▸ **Written task**: Return each line of the items below that contains the string "llama". Letter case must match.

▸ **Exercise materials**:
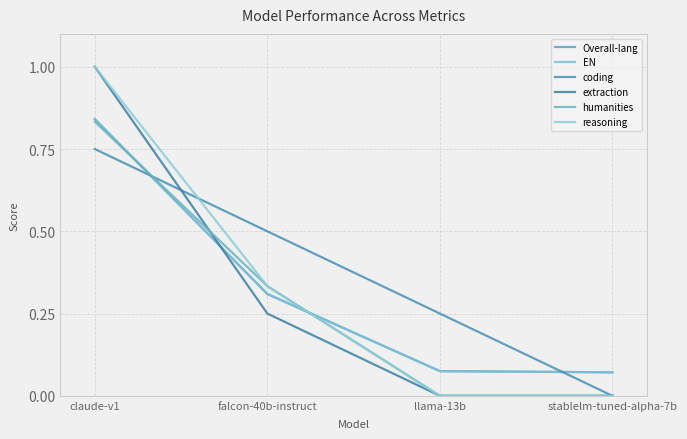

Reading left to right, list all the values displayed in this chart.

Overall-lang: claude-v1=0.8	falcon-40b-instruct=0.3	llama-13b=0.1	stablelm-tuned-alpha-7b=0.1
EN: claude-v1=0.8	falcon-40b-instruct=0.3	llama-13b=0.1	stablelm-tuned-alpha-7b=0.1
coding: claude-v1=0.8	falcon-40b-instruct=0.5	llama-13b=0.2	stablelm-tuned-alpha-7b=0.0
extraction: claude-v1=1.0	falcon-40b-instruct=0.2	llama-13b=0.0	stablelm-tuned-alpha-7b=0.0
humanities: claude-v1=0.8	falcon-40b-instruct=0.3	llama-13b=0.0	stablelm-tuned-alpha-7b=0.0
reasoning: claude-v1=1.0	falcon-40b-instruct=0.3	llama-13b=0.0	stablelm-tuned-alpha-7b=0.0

--

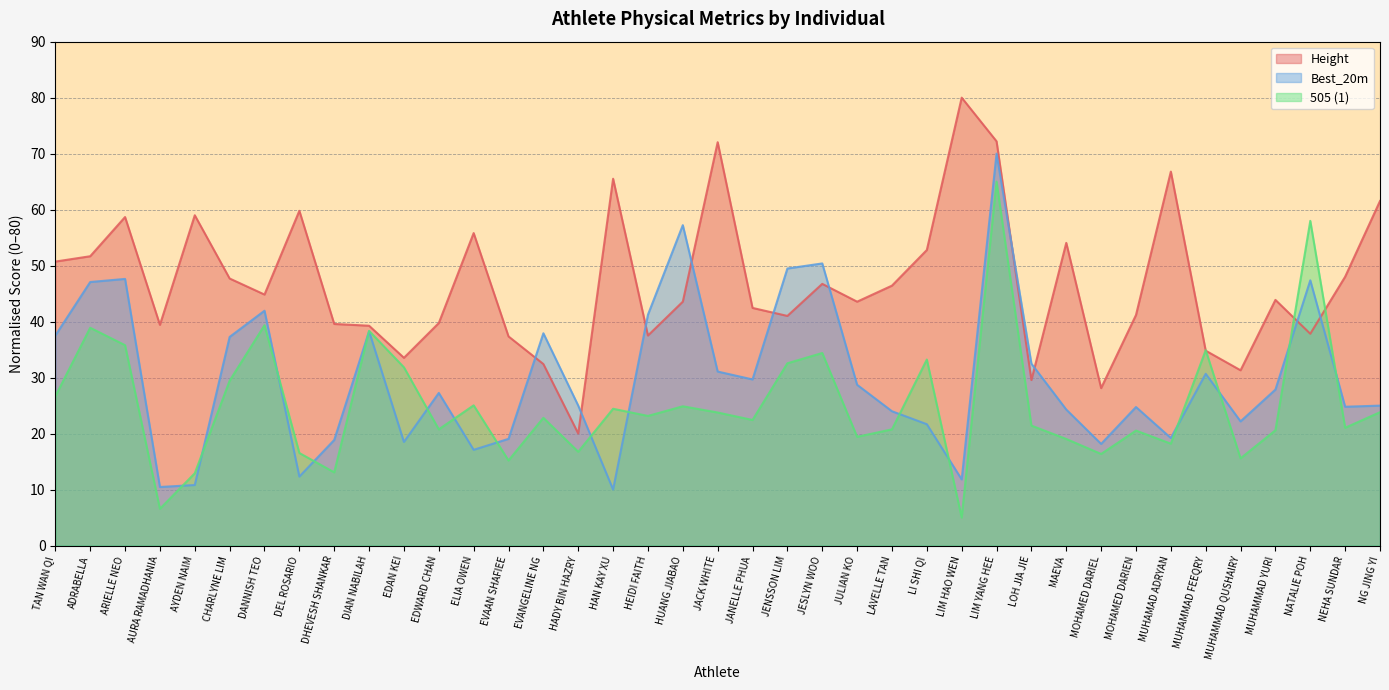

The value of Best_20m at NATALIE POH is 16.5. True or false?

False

---

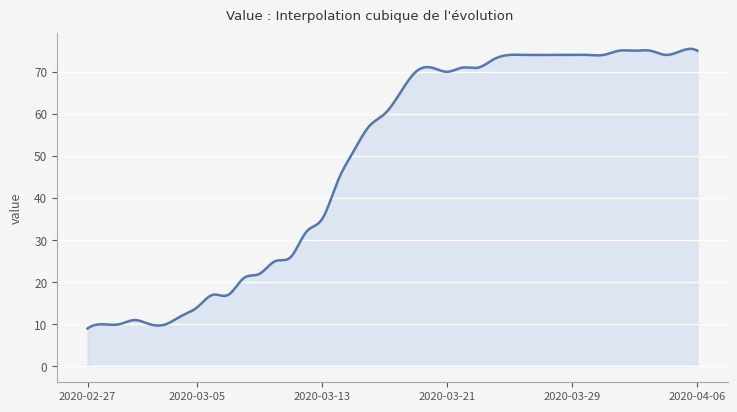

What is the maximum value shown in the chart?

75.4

▸ **Task solution**:
Overall-lang: claude-v1=0.8	falcon-40b-instruct=0.3	llama-13b=0.1	stablelm-tuned-alpha-7b=0.1
EN: claude-v1=0.8	falcon-40b-instruct=0.3	llama-13b=0.1	stablelm-tuned-alpha-7b=0.1
coding: claude-v1=0.8	falcon-40b-instruct=0.5	llama-13b=0.2	stablelm-tuned-alpha-7b=0.0
extraction: claude-v1=1.0	falcon-40b-instruct=0.2	llama-13b=0.0	stablelm-tuned-alpha-7b=0.0
humanities: claude-v1=0.8	falcon-40b-instruct=0.3	llama-13b=0.0	stablelm-tuned-alpha-7b=0.0
reasoning: claude-v1=1.0	falcon-40b-instruct=0.3	llama-13b=0.0	stablelm-tuned-alpha-7b=0.0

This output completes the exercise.